Dedicating 200 million pounds to pre-opening location expenses might seem understandable when you can leverage a 40 billion valuation. Luxurious fit-outs give some of us a reason to work at WeWork, but they give many more a reason not to. In this way, luxury was one of WeWork’s strongest drawcards, but at the same time it was one of its greatest limitations. WeWork built safety but it also built exclusivity, and in doing so it designed spaces that were destined to close in on themselves rather than expand — and community spaces need to expand.

Ray Oldenburg describes community spaces or “third places”, as neutral, inclusive and expansive. His seminal urban design study, The Great Good Place, describes third places as a counterweight to “the tendency to be restrictive…open to all and…laying emphasis on qualities not confined to status distinctions”. According to Oldenburg, expansive spaces are equalising spaces, but expansion also implies some kind of growth or flourishing. To Robert Bevan it’s a kind of emerging, where messy layers of multiple authenticities embed complexity, plurality and creativity.

What’s the recipe for truly messy community spaces? Brian Eno and Finn Williams propose that the secret sauce is open source. By creating simple systems and taking an “open-ended approach [that] leaves more space for a plurality of voices to shape their environment…it makes it less likely that our places are defined by individuals or exclusive groups within society and more likely that they belong to the Wider We.” Spaces become self-authoring when we allow multiple authors to experiment with their meaning and guide their evolution.

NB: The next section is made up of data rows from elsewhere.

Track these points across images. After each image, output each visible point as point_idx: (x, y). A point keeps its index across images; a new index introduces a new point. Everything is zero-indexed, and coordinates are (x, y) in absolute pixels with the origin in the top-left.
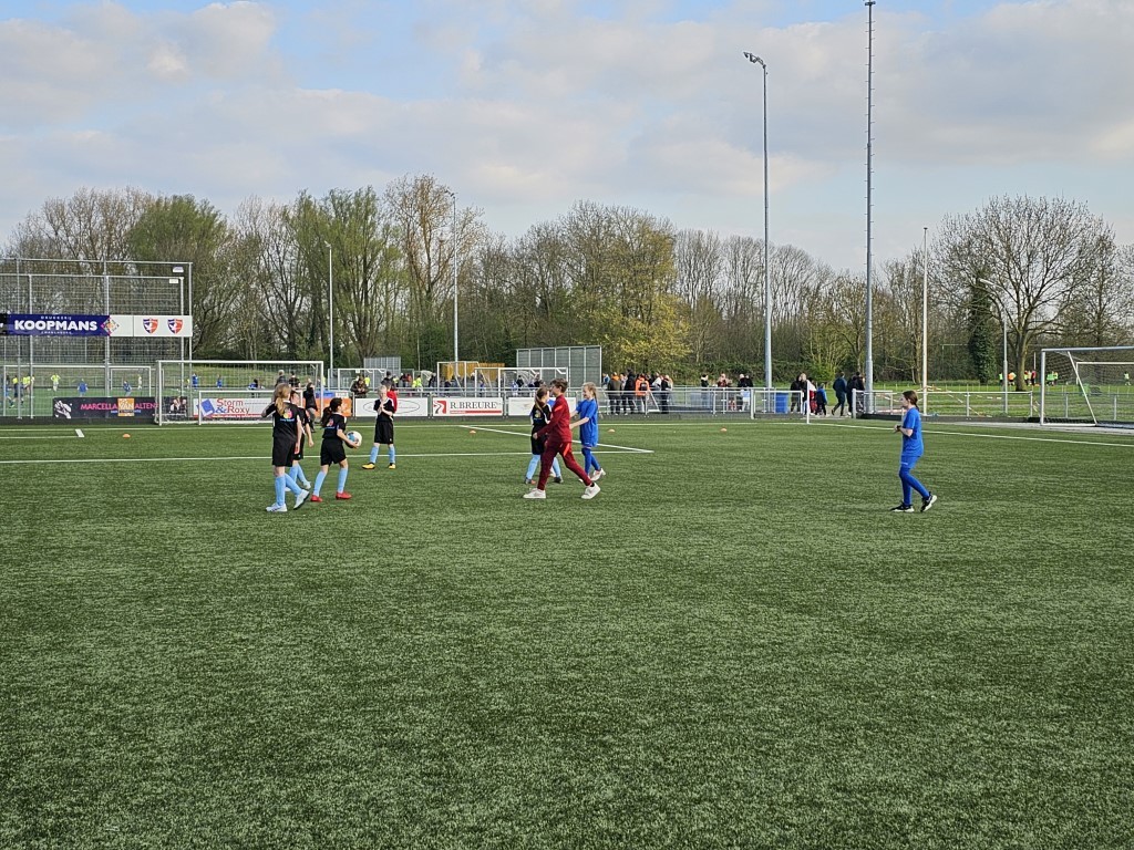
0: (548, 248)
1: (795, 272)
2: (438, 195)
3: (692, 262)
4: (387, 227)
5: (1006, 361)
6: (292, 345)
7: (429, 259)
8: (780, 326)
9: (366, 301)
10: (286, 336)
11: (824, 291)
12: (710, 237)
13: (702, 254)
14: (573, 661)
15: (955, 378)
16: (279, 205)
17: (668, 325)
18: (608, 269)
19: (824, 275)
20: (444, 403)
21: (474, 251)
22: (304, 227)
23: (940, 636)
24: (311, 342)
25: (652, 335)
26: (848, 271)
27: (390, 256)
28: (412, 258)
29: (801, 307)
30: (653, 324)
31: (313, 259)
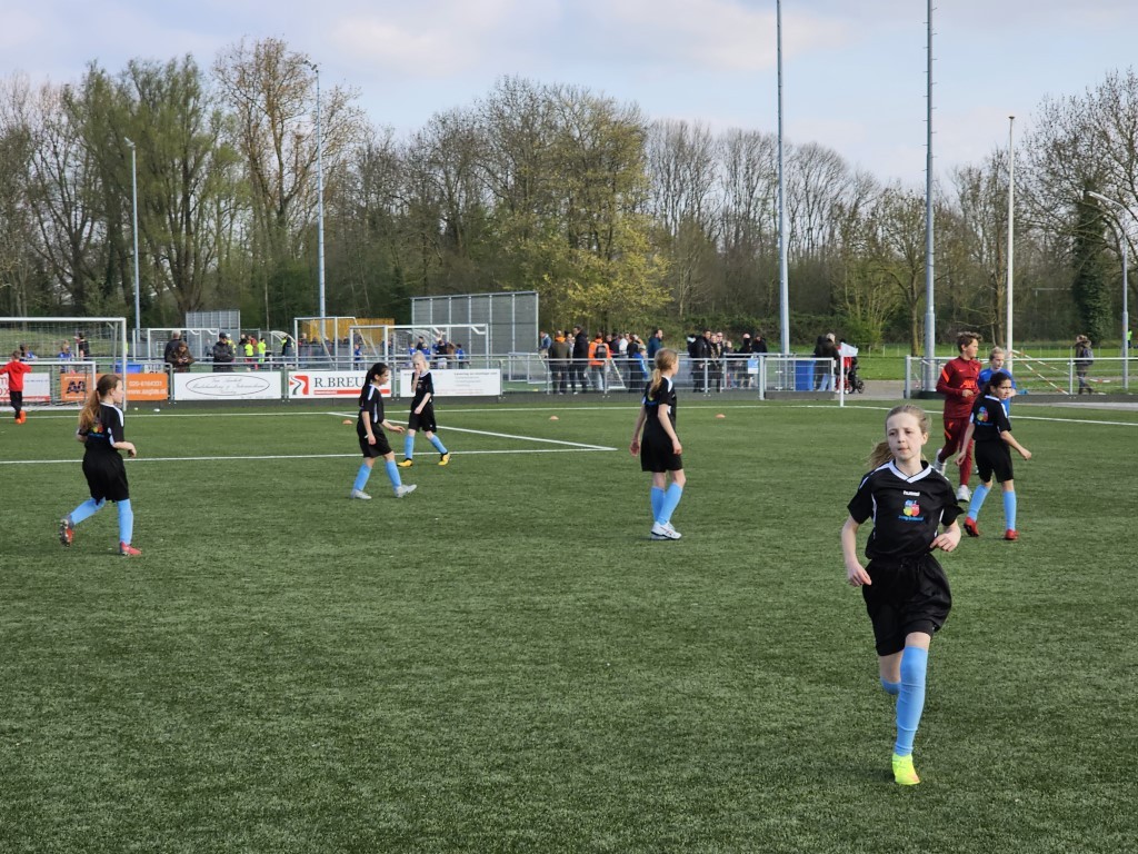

The Wider We is an expansive, inclusive idea — and that’s what makes it a radical one. To Eno and Williams, a Wider We connotes a “Bigger Here” and a “Longer Now”. It’s a call to design with and for decentralised control. In this way, it summons us to give up power so that lesser heard voices can take up power. It’s a call to move beyond the narrow, fear-based dynamics that are suffocating our communities and our corporations. Yet ultimately the Wider We is a way of reflecting on the choices we make and the lives we lead, for at the heart of a Wider We, is a Smaller Me.